Malaysian Petitioners Defy Police

IMRAN IMTIAZ SHAH YACOB
Asia Sentinel

10 November 2007
http://www.asiasentinel.com/index.php?option=com_content&task=view&id=863&Itemid=31
Central Kuala Lumpur turned chaotic Saturday as baton-wielding riot police used water cannon and tear gas to try and thwart an attempt by tens of thousands of marchers to deliver a petition to Malaysia’s king, asking for royal intervention in delivering electoral reform.

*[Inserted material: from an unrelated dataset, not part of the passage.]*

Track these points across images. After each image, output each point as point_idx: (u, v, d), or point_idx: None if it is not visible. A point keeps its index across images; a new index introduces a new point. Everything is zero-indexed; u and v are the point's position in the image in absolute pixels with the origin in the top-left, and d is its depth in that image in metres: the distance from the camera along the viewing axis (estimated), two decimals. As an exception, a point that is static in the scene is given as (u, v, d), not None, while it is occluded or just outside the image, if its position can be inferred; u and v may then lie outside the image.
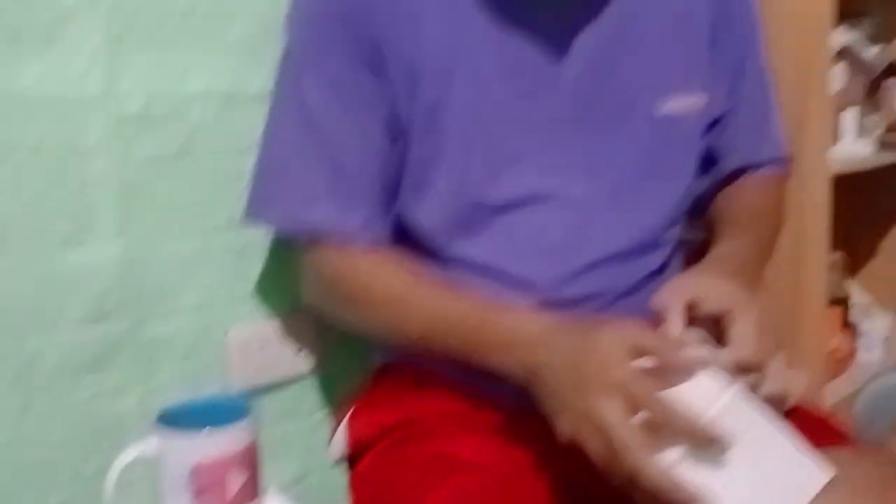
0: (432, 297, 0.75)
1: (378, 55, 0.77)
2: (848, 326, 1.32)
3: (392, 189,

“There is a massive jam all over town, as the police have set up road barricades everywhere,” a witness told Asia Sentinel in the morning. “A lot of entry points into the city are being monitored by the police. A heavy, heavy rain just subsided and one wonders whether this will dampen the turnout for the march.”
It didn’t. As many as 40,000 people struggled to make their way into the city center in defiance of the police ban on the rally before heading for the Istana Negara, the king’s palace.
The confrontation between the country’s nine sultans and the government appears to be deepening as well, with Mizan Zainal Abidin, the Sultan of Terengganu, who currently holds the rotating kingship and is Malaysia’s constitutional head of state, ordering his royal guards to stand aside so that the marchers could deliver the petition despite the fact that police had refused to grant a permit for the rally. The delegation, led by opposition leader Anwar Ibrahim, handed the memorandum to the King’s secretary at the gate of the Istana Negara at 4 pm, accompanied by PAS’ Hadi Awang and Nasharuddin Mat Isa and DAP’s Lim Kit Siang and Lim Guan Eng. The organisers then asked the crowd to disperse
Malaysia’s mainstream press, owned by the ethnic political parties, carried nothing on their websites about the protest, the biggest in Malaysia in a decade. Popular websites were jammed, apparently by government-allied cyber-jammers.
The protests were led by an organization called Bersih, or the Coalition for Clean and Fair Elections, an umbrella group encompassing 64 civil-society groups and five opposition political parties. The action Saturday was in direct defiance to Prime Minister Abdullah Ahmad Badawi, who earlier vowed that the government would crack down on the demonstrators. “We will not hesitate to take action against those who defied our orders,” state news agency Bernama quoted Kuala Lumpur police chief Zul Hasnan Najib as saying. The police had refused to grant a permit for the rally.